In March The Shakespeare Birthplace Trust will launch a brand new exhibition ‘Famous Beyond Words’ which will explore the extraordinary story of William Shakespeare, the boy from Stratford-upon-Avon who became a household name all over the world. It will reveal how Shakespeare’s work has fascinated people of all ages and backgrounds for four centuries and will take visitors on a journey back through time to discover what sparked his imagination and how he continues to shape our lives today.
The Trust is also launching its first national campaign to give every primary school child in Britain a great first encounter with Shakespeare.
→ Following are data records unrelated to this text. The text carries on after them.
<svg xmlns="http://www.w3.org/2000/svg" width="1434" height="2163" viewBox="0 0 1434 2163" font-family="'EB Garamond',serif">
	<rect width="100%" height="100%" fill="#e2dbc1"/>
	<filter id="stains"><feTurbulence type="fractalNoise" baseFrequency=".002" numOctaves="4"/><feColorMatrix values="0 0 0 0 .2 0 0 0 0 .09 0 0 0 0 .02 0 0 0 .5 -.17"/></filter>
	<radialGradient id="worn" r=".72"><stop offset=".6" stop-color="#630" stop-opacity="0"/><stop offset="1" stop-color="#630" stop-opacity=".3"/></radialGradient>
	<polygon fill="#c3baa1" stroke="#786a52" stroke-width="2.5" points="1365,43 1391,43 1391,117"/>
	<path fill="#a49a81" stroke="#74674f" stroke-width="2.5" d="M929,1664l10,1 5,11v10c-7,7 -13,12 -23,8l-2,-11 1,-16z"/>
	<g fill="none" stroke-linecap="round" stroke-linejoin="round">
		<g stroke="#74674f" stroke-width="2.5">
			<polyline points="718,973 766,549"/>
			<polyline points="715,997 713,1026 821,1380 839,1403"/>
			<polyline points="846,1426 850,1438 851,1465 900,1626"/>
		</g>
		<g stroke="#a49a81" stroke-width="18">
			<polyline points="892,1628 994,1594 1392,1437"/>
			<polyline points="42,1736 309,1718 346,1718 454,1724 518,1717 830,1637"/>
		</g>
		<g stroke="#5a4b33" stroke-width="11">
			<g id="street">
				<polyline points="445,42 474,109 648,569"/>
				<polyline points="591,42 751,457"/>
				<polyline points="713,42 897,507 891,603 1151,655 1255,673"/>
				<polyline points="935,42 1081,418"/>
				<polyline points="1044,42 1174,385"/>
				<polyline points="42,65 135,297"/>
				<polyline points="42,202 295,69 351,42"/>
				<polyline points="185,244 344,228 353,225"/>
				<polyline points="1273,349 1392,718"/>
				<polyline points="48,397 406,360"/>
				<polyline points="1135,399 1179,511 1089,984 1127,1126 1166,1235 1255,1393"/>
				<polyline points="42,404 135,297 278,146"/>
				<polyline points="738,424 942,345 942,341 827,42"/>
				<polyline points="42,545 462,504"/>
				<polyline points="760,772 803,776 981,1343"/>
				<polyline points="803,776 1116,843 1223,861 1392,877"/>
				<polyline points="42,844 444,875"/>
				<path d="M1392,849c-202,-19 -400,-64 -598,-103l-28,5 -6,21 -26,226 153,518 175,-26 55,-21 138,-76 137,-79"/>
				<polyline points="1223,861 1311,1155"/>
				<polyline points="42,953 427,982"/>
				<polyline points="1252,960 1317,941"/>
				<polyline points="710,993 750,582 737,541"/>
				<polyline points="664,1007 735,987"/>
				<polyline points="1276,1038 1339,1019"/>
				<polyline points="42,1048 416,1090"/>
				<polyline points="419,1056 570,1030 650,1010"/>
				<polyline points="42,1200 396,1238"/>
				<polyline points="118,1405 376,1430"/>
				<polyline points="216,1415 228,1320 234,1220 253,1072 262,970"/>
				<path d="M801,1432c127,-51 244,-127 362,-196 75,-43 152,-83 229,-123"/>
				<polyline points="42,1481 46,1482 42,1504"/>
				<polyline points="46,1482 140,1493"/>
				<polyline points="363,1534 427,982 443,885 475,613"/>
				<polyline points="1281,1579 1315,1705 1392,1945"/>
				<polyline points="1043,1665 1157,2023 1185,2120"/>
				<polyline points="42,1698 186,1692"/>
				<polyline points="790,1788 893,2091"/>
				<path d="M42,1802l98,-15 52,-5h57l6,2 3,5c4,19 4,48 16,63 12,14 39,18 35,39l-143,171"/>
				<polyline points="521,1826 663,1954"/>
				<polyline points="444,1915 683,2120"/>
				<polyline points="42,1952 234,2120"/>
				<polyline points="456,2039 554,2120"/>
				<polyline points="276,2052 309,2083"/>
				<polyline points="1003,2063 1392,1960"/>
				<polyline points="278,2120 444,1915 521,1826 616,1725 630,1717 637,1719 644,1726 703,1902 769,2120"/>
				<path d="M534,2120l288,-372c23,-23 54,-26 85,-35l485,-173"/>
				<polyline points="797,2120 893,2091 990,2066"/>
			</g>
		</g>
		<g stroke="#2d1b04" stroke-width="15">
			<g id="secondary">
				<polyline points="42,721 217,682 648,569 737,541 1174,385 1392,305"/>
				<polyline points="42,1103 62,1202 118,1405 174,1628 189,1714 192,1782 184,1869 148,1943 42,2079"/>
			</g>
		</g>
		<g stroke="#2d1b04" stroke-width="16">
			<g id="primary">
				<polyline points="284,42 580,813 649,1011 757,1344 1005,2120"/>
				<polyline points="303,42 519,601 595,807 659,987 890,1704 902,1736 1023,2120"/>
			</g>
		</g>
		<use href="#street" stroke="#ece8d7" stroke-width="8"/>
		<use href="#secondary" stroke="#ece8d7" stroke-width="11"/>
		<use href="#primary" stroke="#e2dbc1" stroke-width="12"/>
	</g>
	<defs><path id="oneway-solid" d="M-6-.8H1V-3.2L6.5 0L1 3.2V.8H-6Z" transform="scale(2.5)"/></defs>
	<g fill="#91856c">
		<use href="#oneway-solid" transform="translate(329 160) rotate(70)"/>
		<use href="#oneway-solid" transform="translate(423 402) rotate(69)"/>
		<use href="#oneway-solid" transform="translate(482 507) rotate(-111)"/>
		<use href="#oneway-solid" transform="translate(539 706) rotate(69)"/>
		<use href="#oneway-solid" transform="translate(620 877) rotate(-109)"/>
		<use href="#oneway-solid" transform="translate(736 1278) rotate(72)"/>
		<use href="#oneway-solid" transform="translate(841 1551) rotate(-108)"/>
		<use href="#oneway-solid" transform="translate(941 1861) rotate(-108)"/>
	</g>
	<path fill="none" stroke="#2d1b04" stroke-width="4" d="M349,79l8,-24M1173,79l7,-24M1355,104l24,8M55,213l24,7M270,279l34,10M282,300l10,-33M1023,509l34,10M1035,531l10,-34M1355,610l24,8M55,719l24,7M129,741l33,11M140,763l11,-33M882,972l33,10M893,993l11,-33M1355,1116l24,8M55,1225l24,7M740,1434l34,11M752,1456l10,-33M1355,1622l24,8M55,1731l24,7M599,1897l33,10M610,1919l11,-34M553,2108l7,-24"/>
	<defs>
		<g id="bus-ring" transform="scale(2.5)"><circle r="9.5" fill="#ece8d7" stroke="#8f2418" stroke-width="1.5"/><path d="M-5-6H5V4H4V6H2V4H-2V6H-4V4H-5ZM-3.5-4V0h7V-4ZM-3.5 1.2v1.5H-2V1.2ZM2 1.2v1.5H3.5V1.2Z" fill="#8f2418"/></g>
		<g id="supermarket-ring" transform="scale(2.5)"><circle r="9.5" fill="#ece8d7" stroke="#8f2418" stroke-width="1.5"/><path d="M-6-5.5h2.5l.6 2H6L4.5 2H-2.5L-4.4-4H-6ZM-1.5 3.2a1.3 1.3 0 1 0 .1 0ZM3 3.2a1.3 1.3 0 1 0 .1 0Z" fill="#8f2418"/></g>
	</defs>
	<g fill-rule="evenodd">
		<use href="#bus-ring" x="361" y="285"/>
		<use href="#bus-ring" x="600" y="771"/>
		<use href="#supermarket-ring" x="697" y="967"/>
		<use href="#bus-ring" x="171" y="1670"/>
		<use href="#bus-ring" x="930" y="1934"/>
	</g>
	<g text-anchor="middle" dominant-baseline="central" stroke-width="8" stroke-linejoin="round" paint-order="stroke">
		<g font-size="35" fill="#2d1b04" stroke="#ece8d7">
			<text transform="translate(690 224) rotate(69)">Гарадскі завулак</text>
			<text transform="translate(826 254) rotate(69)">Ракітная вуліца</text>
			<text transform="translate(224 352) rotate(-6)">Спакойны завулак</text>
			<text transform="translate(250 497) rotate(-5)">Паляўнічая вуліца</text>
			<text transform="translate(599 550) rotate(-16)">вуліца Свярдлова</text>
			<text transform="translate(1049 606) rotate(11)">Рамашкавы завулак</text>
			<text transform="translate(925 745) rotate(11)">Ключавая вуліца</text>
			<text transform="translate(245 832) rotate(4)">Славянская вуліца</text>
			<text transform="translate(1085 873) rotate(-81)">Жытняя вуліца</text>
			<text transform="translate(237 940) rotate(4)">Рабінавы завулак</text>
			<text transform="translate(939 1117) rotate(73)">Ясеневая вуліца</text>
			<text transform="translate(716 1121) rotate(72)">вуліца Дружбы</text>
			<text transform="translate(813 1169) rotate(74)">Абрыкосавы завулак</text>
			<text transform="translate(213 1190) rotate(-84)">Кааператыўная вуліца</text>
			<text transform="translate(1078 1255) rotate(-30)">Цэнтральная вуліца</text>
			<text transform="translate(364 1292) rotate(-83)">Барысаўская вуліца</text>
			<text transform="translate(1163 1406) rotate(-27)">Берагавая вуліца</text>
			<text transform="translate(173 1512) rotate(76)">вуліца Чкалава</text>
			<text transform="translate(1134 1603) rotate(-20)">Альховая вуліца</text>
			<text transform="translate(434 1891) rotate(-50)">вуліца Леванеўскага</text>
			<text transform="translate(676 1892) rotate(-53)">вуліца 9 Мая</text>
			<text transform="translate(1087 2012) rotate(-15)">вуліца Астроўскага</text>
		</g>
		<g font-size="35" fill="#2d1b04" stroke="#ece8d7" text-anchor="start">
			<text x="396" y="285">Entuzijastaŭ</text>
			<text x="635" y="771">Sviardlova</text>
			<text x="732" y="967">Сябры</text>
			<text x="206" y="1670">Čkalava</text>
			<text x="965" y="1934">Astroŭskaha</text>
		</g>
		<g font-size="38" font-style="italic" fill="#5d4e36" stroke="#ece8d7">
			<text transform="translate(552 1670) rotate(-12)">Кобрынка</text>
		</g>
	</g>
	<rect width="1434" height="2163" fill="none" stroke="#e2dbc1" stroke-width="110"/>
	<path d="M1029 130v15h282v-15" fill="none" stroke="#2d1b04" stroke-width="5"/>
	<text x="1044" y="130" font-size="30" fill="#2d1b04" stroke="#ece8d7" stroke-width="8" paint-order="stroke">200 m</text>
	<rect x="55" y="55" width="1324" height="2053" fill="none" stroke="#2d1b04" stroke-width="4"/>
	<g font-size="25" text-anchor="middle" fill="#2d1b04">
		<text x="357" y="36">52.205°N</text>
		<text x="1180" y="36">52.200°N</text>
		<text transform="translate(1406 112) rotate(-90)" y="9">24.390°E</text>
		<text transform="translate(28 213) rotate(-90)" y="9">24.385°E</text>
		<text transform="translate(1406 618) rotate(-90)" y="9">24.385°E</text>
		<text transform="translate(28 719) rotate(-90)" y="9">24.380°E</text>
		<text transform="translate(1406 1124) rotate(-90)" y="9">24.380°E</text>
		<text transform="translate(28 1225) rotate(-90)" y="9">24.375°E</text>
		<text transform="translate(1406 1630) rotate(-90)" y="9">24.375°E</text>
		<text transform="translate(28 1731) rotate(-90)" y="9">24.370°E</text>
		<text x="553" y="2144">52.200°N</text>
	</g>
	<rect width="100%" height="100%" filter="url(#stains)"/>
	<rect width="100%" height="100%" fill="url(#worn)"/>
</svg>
Shakespeare Week (17 – 23 March) will unite primary schools, theatres, galleries, museums, cinemas, libraries, musicians, publishers and historic places in a nationwide celebration of Shakespeare’s cultural and creative influence. For information about events and activities for schools and families see
Throughout 2014 the RSC and the Shakespeare Birthplace Trust will run other events and exhibitions celebrating Shakespeare’s legacy. They will also release a newly illustrated map of Shakespeare’s hometown, with a walking route between his Birthplace, Royal Shakespeare Theatre and Holy Trinity Church, making the perfect itinerary for visitors keen to explore the playwright’s legacy in this important anniversary year.
A concert in Holy Trinity Church on 24 April will launch a new three year global singing project by the Shakespeare Birthplace Trust to mark the anniversary of the playwright’s birth and death. Singing Shakespeare will inspire choirs from all over the world to perform musical settings of Shakespeare. The concert will form part of the town’s Birthday Celebrations and will feature the world premiere of a new work by award-winning composer Gary Carpenter, as well as the world premiere of a new arrangement of Stephen Sondheim’s ‘Fear No More’.